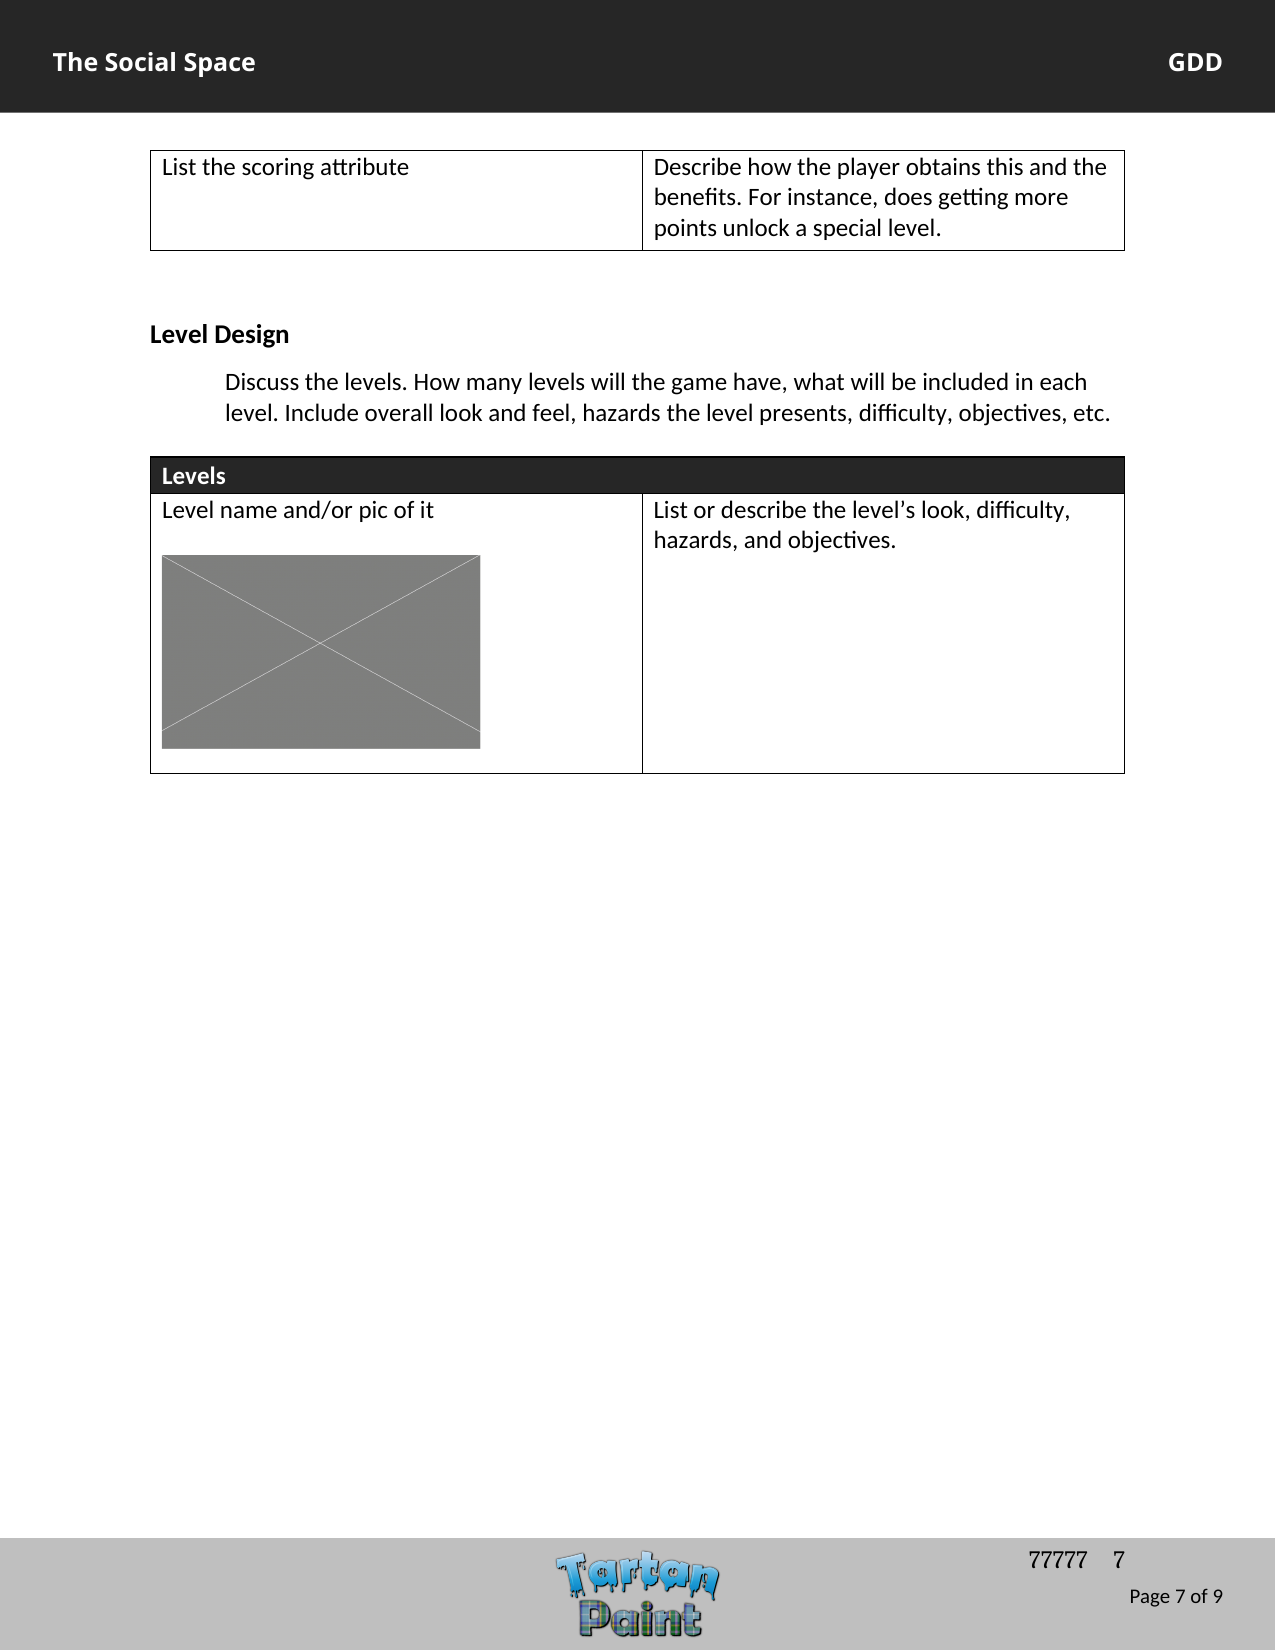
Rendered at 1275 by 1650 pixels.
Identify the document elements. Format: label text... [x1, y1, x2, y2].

picture [551, 1545, 725, 1643]
table_cell Level name and/or pic of it [151, 494, 642, 773]
table_cell Describe how the player obtains this and the benefits. For instance, does getting more points unlock a special level. [643, 151, 1124, 250]
table_cell List or describe the level’s look, difficulty, hazards, and objectives. [643, 494, 1124, 773]
table_header [642, 458, 1124, 493]
subtitle Level Design [150, 317, 1125, 350]
table_cell List the scoring attribute [151, 151, 642, 250]
table_header Levels [151, 458, 642, 493]
picture [161, 555, 481, 749]
text Discuss the levels. How many levels will the game have, what will be included in each level. Include overall look and feel, hazards the level presents, difficulty, objectives, etc. [225, 367, 1125, 428]
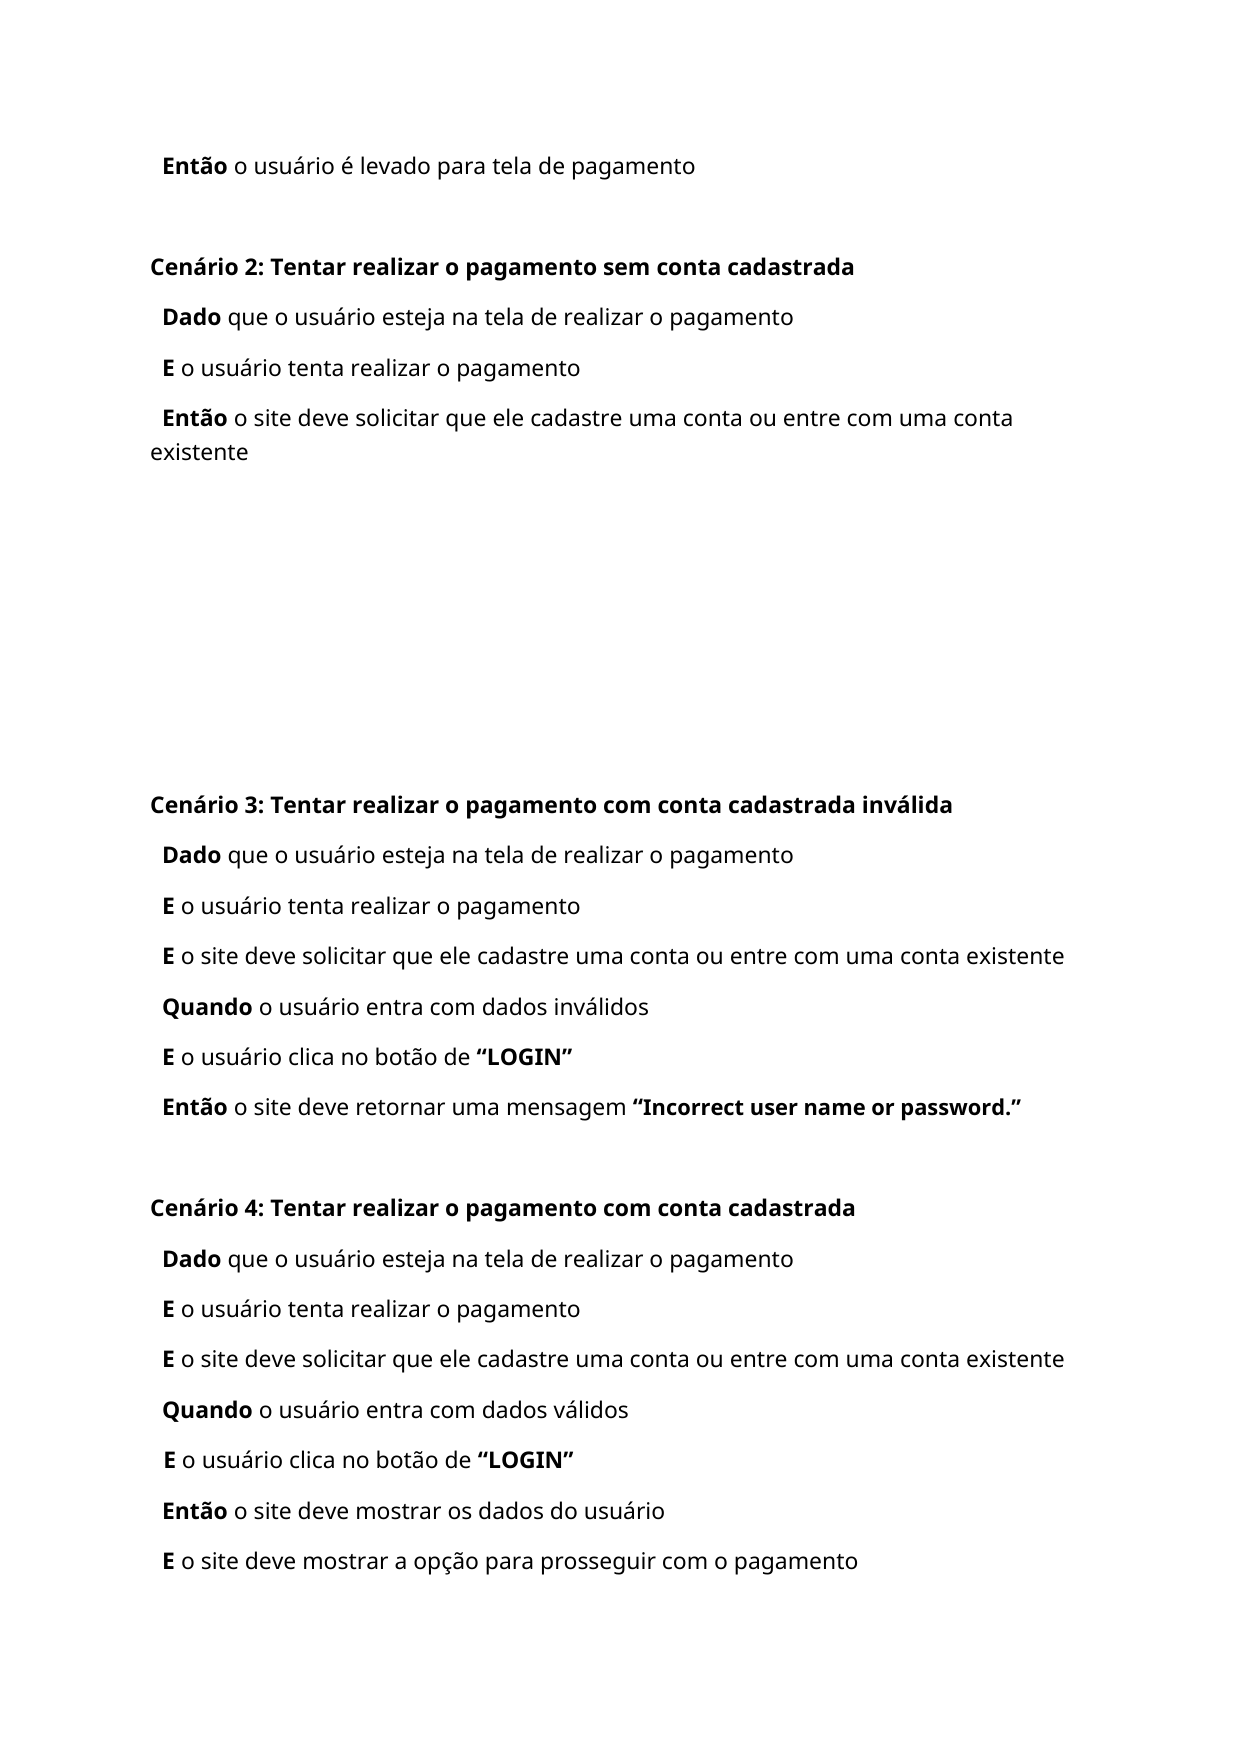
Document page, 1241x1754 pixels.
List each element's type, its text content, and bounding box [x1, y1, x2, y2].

text Então o site deve mostrar os dados do usuário [150, 1495, 1090, 1526]
text Então o usuário é levado para tela de pagamento [150, 150, 1090, 181]
text E o usuário tenta realizar o pagamento [150, 1293, 1090, 1324]
text E o usuário tenta realizar o pagamento [150, 889, 1090, 921]
text Cenário 4: Tentar realizar o pagamento com conta cadastrada [150, 1192, 1090, 1223]
text E o site deve solicitar que ele cadastre uma conta ou entre com uma conta existente [150, 940, 1090, 971]
text E o site deve solicitar que ele cadastre uma conta ou entre com uma conta existente [150, 1343, 1090, 1374]
text Cenário 3: Tentar realizar o pagamento com conta cadastrada inválida [150, 789, 1090, 820]
text Dado que o usuário esteja na tela de realizar o pagamento [150, 839, 1090, 870]
text Dado que o usuário esteja na tela de realizar o pagamento [150, 301, 1090, 332]
text E o usuário clica no botão de “LOGIN” [150, 1444, 1090, 1475]
text Quando o usuário entra com dados válidos [150, 1394, 1090, 1425]
text Então o site deve solicitar que ele cadastre uma conta ou entre com uma conta existente [150, 402, 1090, 467]
text Então o site deve retornar uma mensagem “Incorrect user name or password.” [150, 1091, 1090, 1122]
text Quando o usuário entra com dados inválidos [150, 990, 1090, 1022]
text E o site deve mostrar a opção para prosseguir com o pagamento [150, 1545, 1090, 1576]
text E o usuário tenta realizar o pagamento [150, 352, 1090, 383]
text E o usuário clica no botão de “LOGIN” [150, 1041, 1090, 1072]
text Cenário 2: Tentar realizar o pagamento sem conta cadastrada [150, 251, 1090, 282]
text Dado que o usuário esteja na tela de realizar o pagamento [150, 1242, 1090, 1274]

# [YOUR OBJECTIVE]
Only a number belongs in the answer: state how many lines of the entries above hold "para".

# [SOLUTION TO THIS PROBLEM]
2